Iterations

Your web workers have their own special terminology, as workers do in any field. You should be able to ask what anything means and get a clear answer. On the other hand, some things are too complex for a quick definition, some designers are going to say, “Ummmm…” and we’re happy to help out.

Do you hear your web workers talking about “iterations” and wonder what they mean? Here’s an example.

The image above shows BillWestRoofing.com at an early stage, when Tom had refreshed the design and put in the new content.

This image shows the page in its current state. The fade-out picture of a roofer was added, and some phone numbers, the bars of tiny roof images have been added, the green and yellow circles ave been changed to text links, links for social media have been added, an additional page has been included, and the text has been changed.

This page has gone through several iterations, or sets of changes, to reach its current stage.

This is normal. And fun. And it can also be a frustrating and difficult experience, sometimes. The frustration and difficulty arise, when they do, from communication.

In this case — not a frustrating one, fortunately — we’ve had a variety of communication issues, ranging from uncertainty about which logos are the current versions, to questions about where various links should go, to uncertainty about which phone number belongs to which location. As I say, this hasn’t been frustrating. But it has allowed me to think about some of the things that can help make sure your next set of iterations won’t be frustrating, either:

  • Use a web-based solution like Basecamp or Google Docs to keep everything in line. Relying on emails sent back and forth among all the people working on the project is a sure way to get confused.Ask the team for access if you want it.
  • Name your files in a useful way — and get everyone to be consistent. On a recent project, we were shooting around files with names like “current_page” and “update.” If you all name your files things like “content-update-5” or “homepage_5.11.2010,” you have a better chance of identifying the latest thing. It also makes it easier to talk about stuff, because you can say, “I think we should go back to the call to action from content-update-12,” rather than, “I think I like the one before John changed it best.”
  • Agree on terms. On another recent project, various members of the team were calling the same item “slider,” “gallery,” “widget,” and more.

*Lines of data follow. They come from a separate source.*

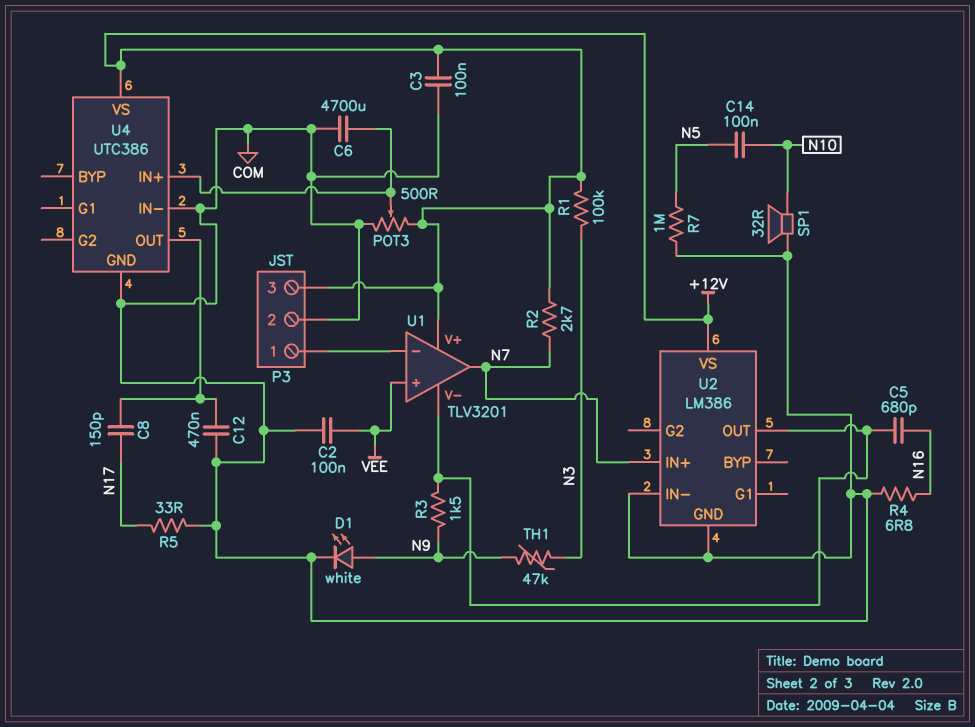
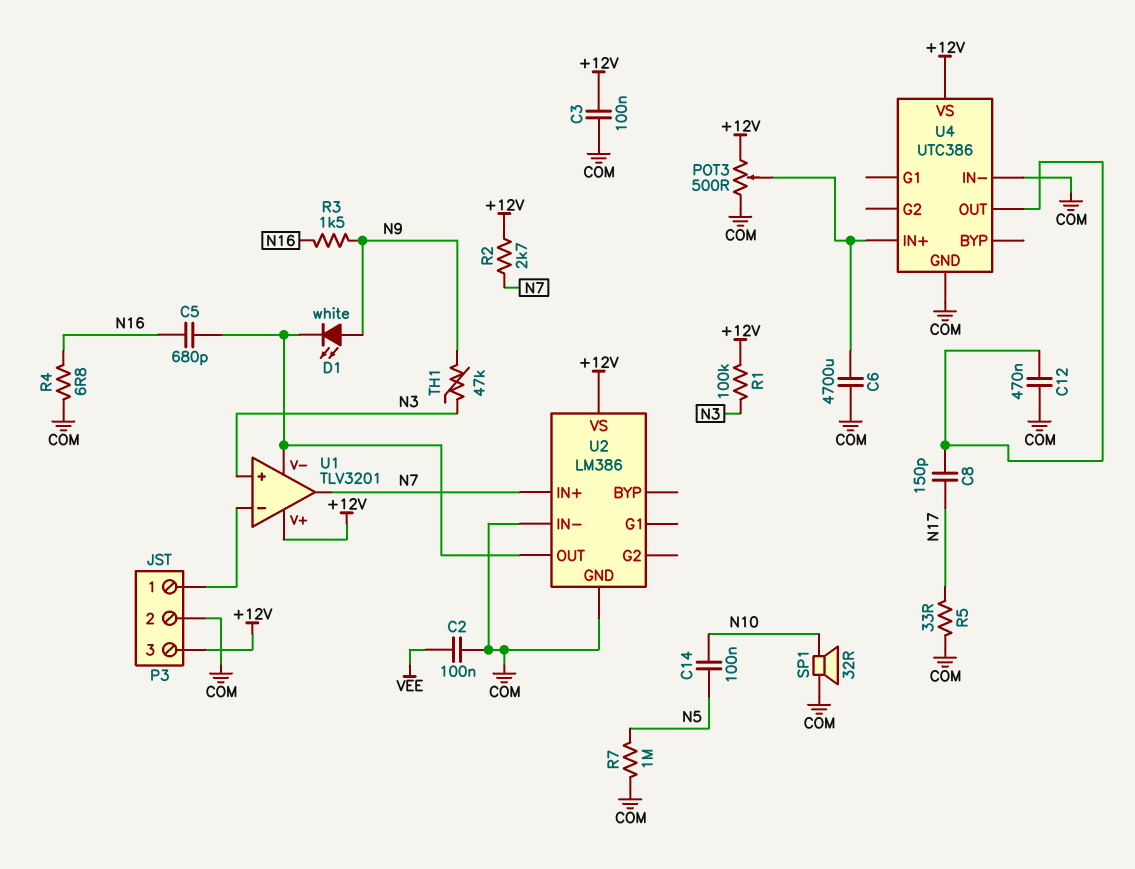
D1: LED white (A N9, K COM) -> LED white (A N9, K U1/V-)
R3: 1.5k (N9, U1/V-) -> 1.5k (N9, N16)
U1 pin in+: VEE -> N3

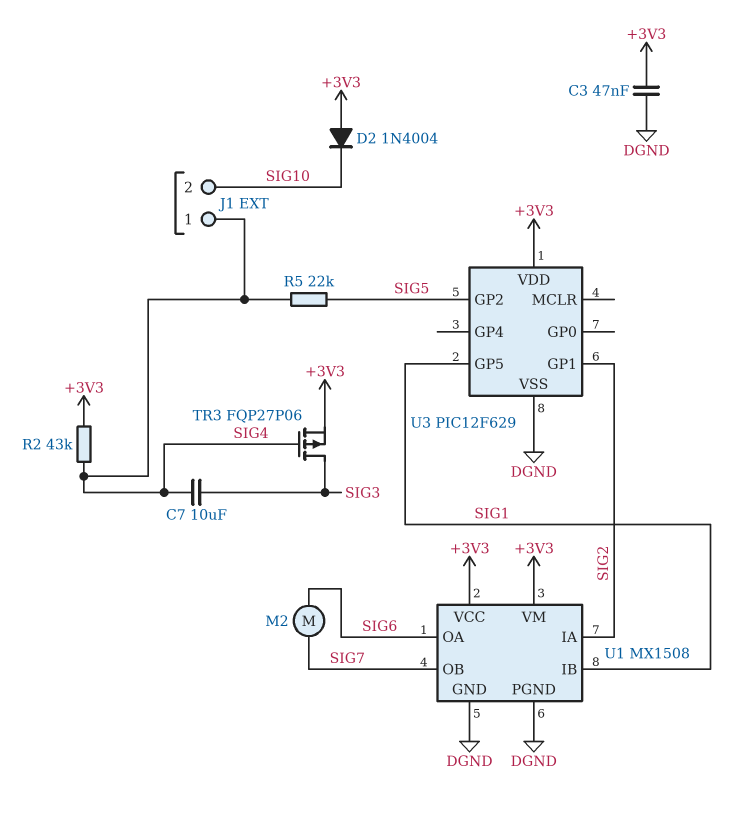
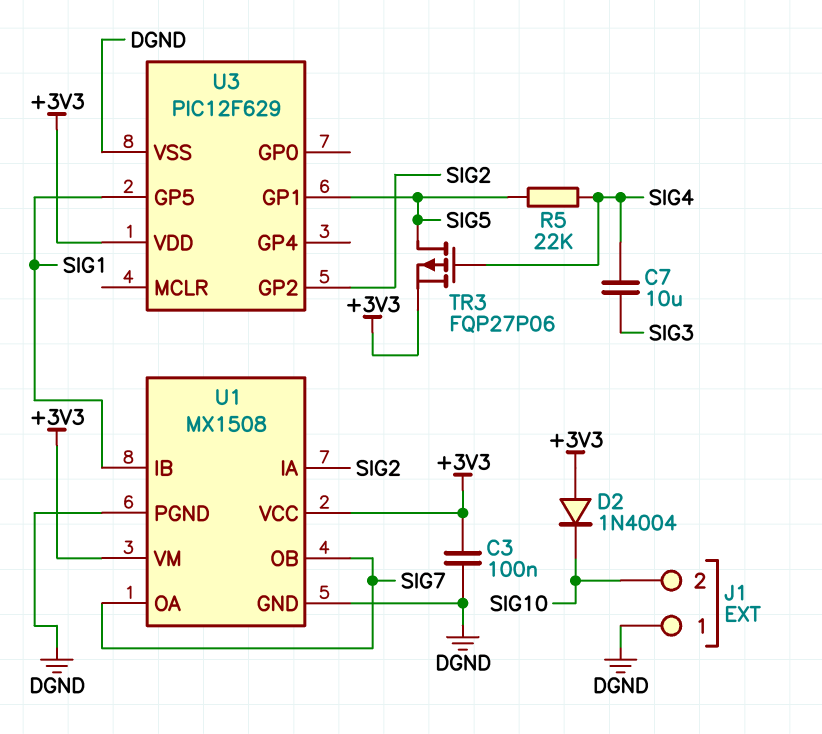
C3: 47nF (+3V3, DGND) -> 100nF (+3V3, DGND)
J1 pin 1: SIG4 -> DGND
M2: motor (SIG6, SIG7) -> none
R2: 43k (+3V3, SIG4) -> none
TR3: PMOS FQP27P06 (G SIG4, D SIG3, S +3V3) -> PMOS FQP27P06 (G SIG4, D SIG5, S +3V3)
U1 pin OA: SIG6 -> SIG7
U3 pin GP1: SIG2 -> SIG5
U3 pin GP2: SIG5 -> SIG2

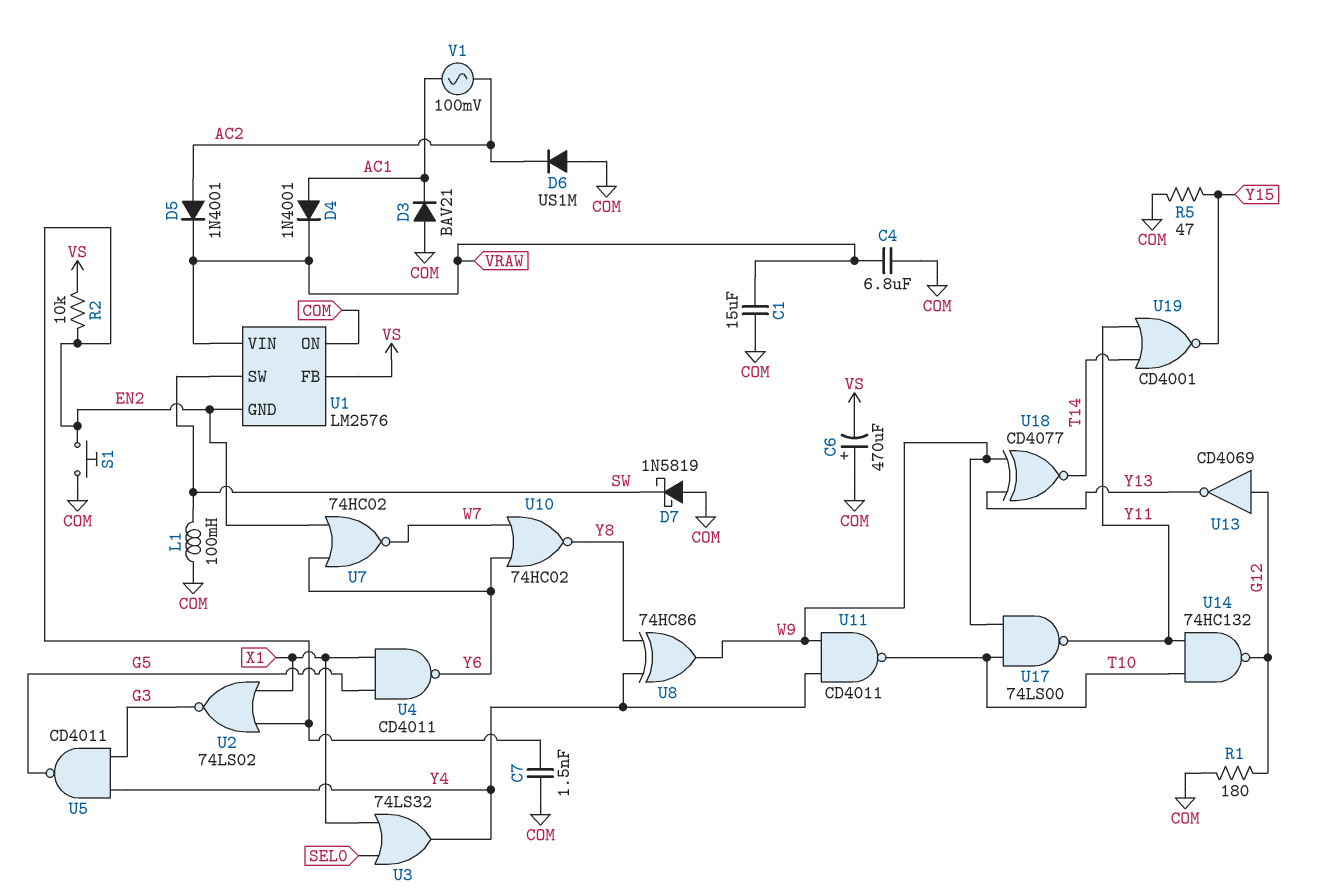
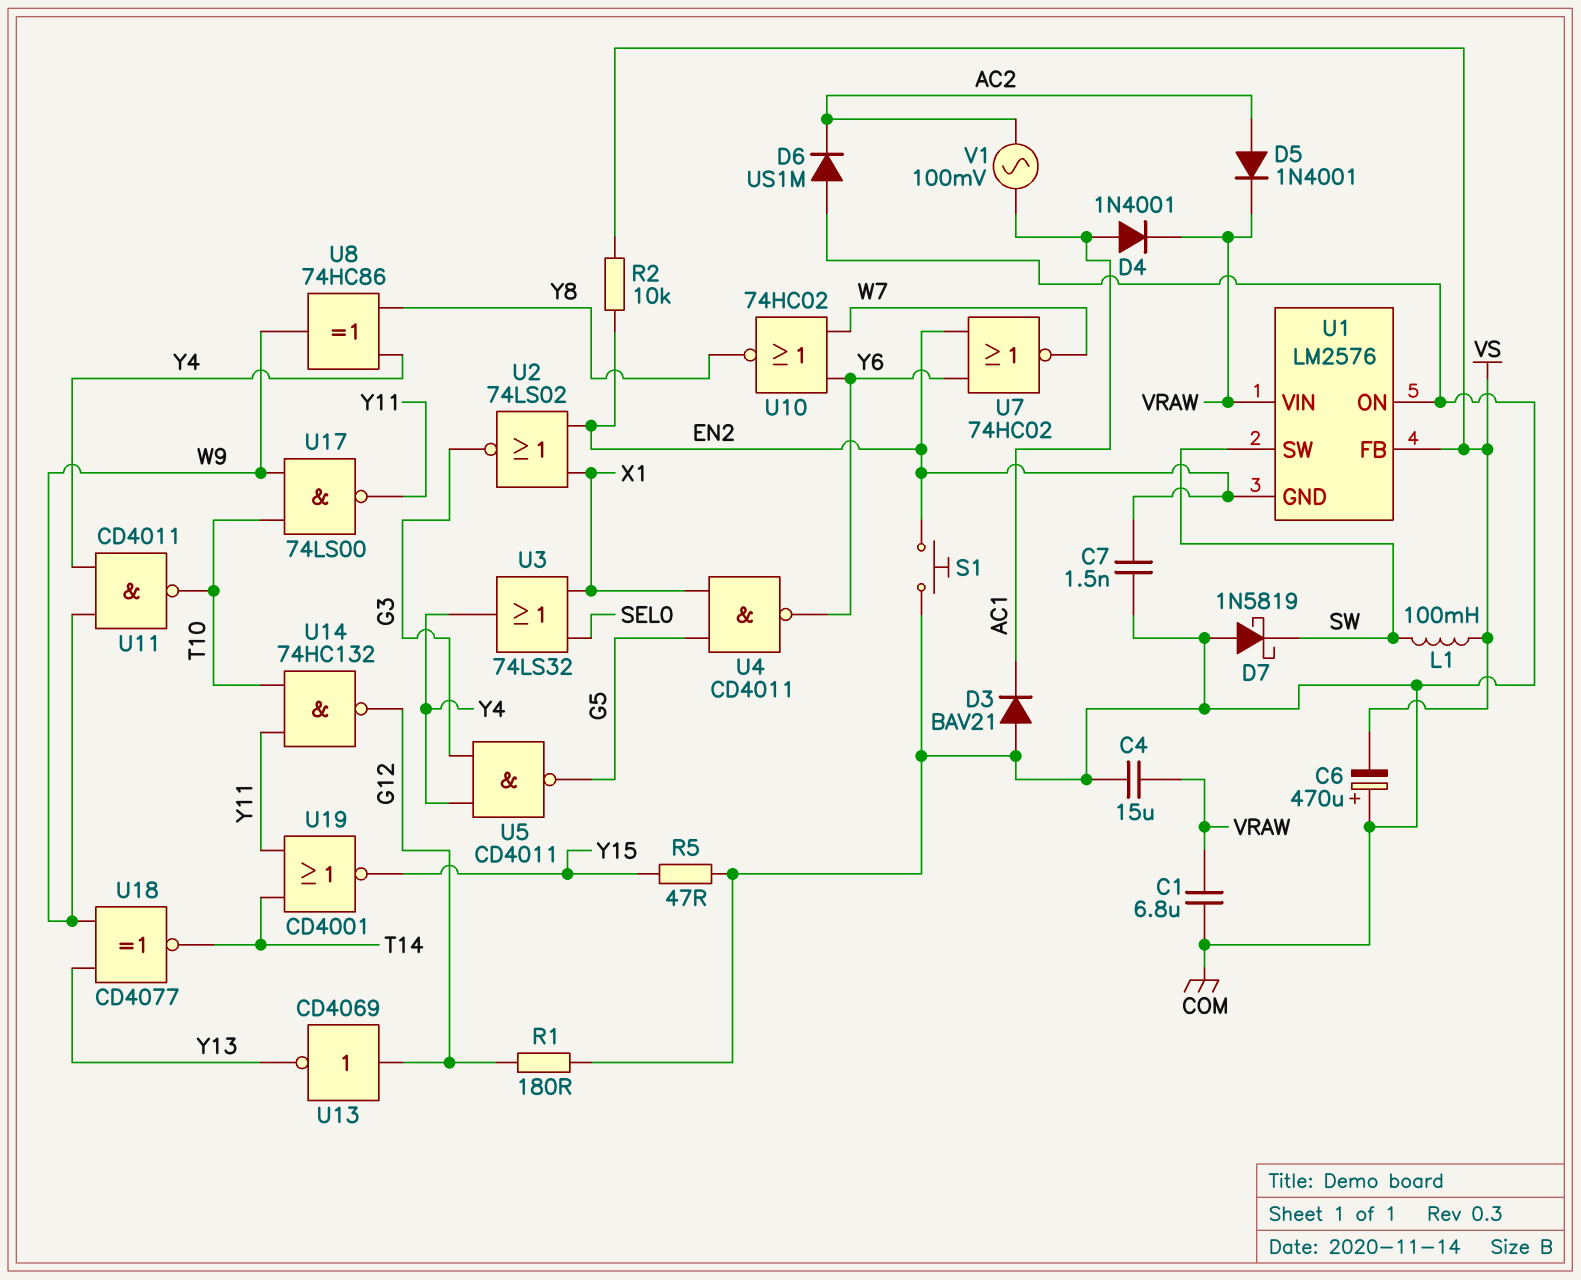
C1: 15uF (COM, VRAW) -> 6.8uF (COM, VRAW)
C4: 6.8uF (COM, VRAW) -> 15uF (COM, VRAW)
L1: 100mH (COM, SW) -> 100mH (SW, VS)

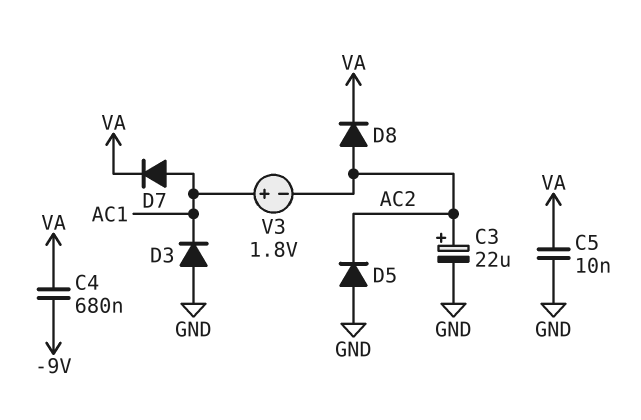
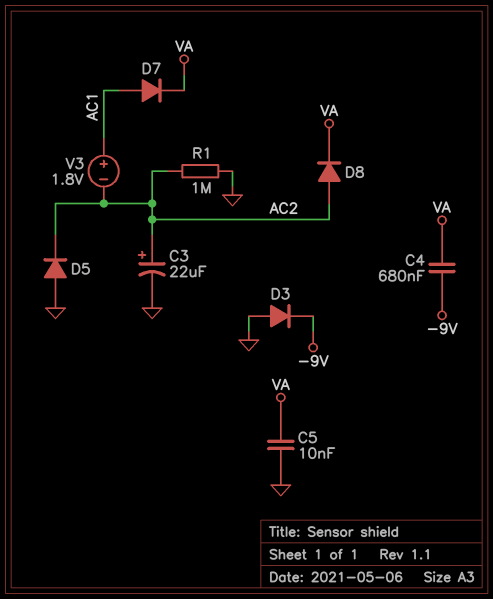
D3: diode (A GND, K AC1) -> diode (A GND, K -9V)
R1: none -> 1M (AC2, GND)

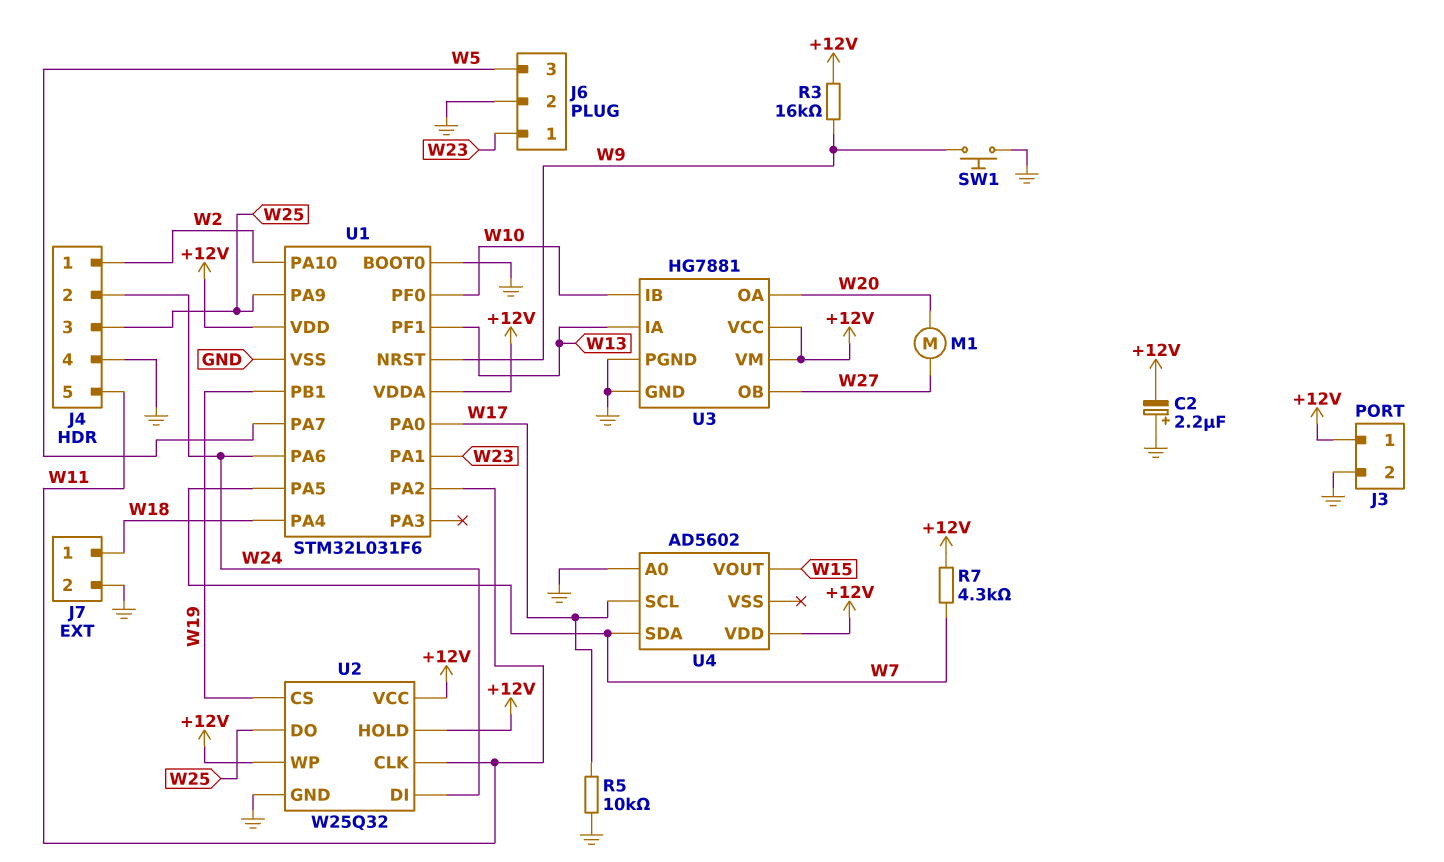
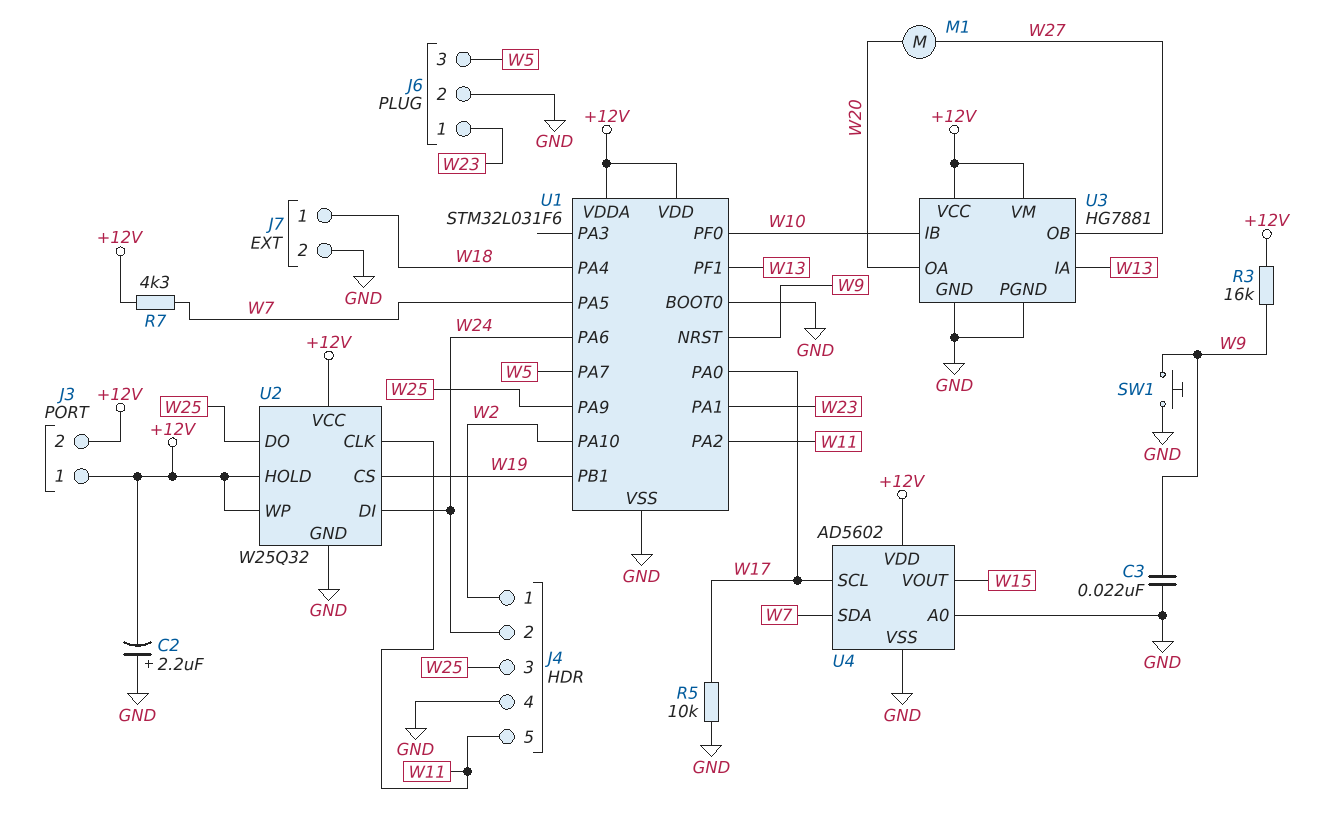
C3: none -> 22nF (GND, W9)
J3 pin 2: GND -> +12V
U4 pin VSS: none -> GND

Add people who don’t use the terminology and are therefore using phrases like, “thingamajig,” and you have some communication complexities in the making. Just saying, “Let’s all call this a slider,” can solve the problem.
  • Follow up phone calls and IMs with a written record. Whether that’s a summary document uploaded at  your online shared workspace or an email record, it can keep you from thinking you’ve agreed to something you haven’t — or keep your team from thinking you agreed to something you don’t want. Get agreement before you end the call on who will do this follow up.

Iterations can be an exciting process of seeing your site or document bloom into a perfect representation of your company or your ideas. These ideas can keep them from being a source of stress.